Der Datenexport läuft so ab:

  1. Ein Satz von Google Security Operations-Daten, die spezifisch für einen Anwendungsfall sind, wird BigQuery-Instanz, die in einem kundenspezifischen Google Cloud-Projekt vorhanden ist und wird von Google verwaltet. Die Daten für jeden Anwendungsfall werden in eine separate Tabelle exportiert. Diese werden aus Google Security Operations in ein kundenspezifisches Projekt nach BigQuery exportiert.
  2. Im Rahmen des Exports erstellt Google Security Operations ein vordefiniertes Looker-Datenmodell für jeden Anwendungsfall.
  3. Die Standard-Dashboards von Google Security Operations werden mit den vordefinierten Looker-Daten erstellt Modelle.

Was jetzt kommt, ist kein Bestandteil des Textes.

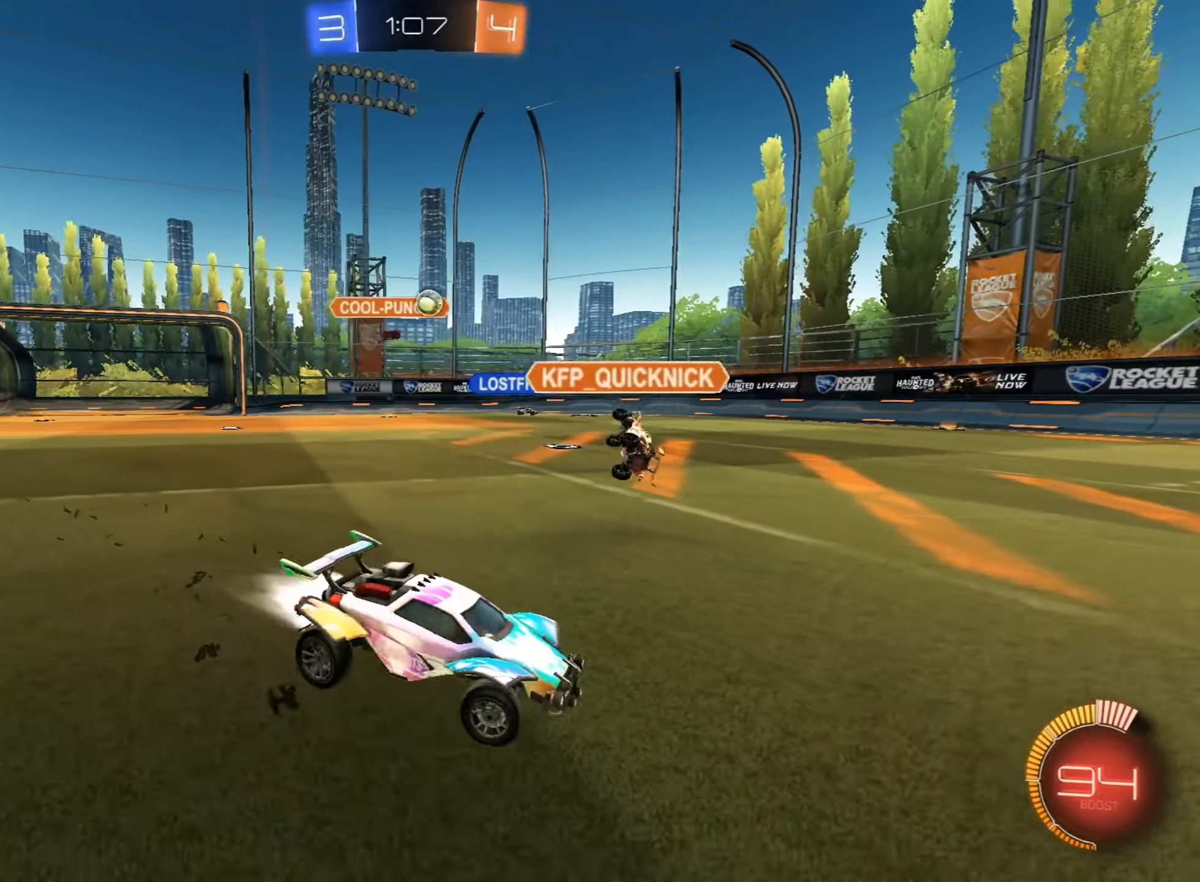
{"dt_ms": 493, "buttons": ["R2"], "left_stick": "center", "events": [[68, "left_stick", "center"], [170, "CIRCLE", "up"], [170, "left_stick", "right"], [374, "left_stick", "center"]]}
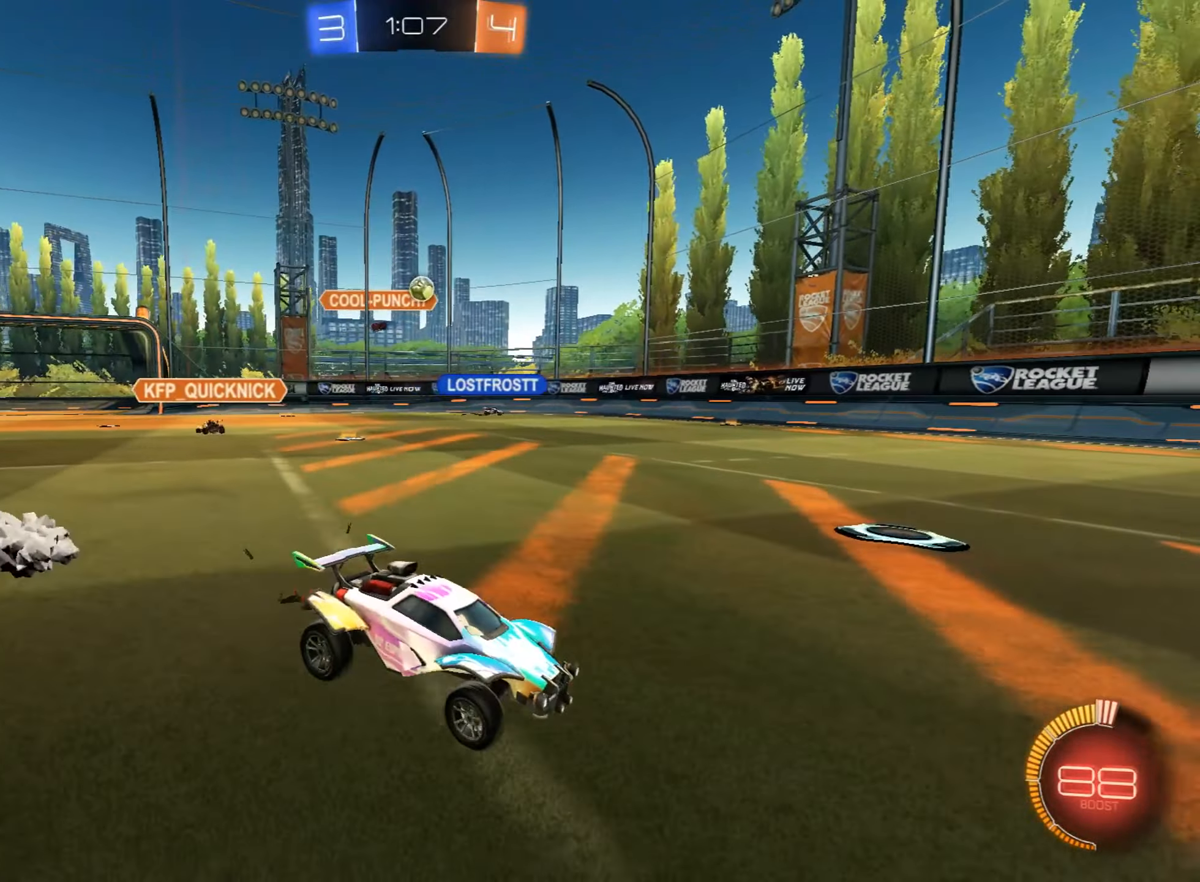
{"dt_ms": 493, "buttons": ["R2"], "left_stick": "left", "events": [[255, "left_stick", "left"]]}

Mit den vordefinierten Looker-Datenmodellen können Sie in Google Security Operations benutzerdefinierte Dashboards erstellen.
  4. Kunden können Ad-hoc-Abfragen auf Google Security Operations-Daten ausführen, die in BigQuery-Tabellen gespeichert sind.
  5. Kunden können erweiterte Analysen auch mit anderen Drittanbietertools erstellen, die sich in BigQuery einbinden lassen.

    Datenexport zur Verarbeitung nach BigQuery

Die BigQuery-Instanz wird in derselben Region wie die Google Security Operations erstellt Mandant. Für jede Kundennummer wird eine BigQuery-Instanz erstellt. Rohlogs werden nicht in den Google Security Operations-Datensee in BigQuery exportiert. Die Daten werden nach dem Prinzip „Vorwärtsausfüllen“ exportiert. Wenn Daten in Google Security Operations aufgenommen und normalisiert werden, werden sie nach BigQuery exportiert. Bereits aufgenommene Daten können nicht nachträglich eingefügt werden. Die Aufbewahrungsdauer für Daten in allen BigQuery-Tabellen beträgt 365 Tage.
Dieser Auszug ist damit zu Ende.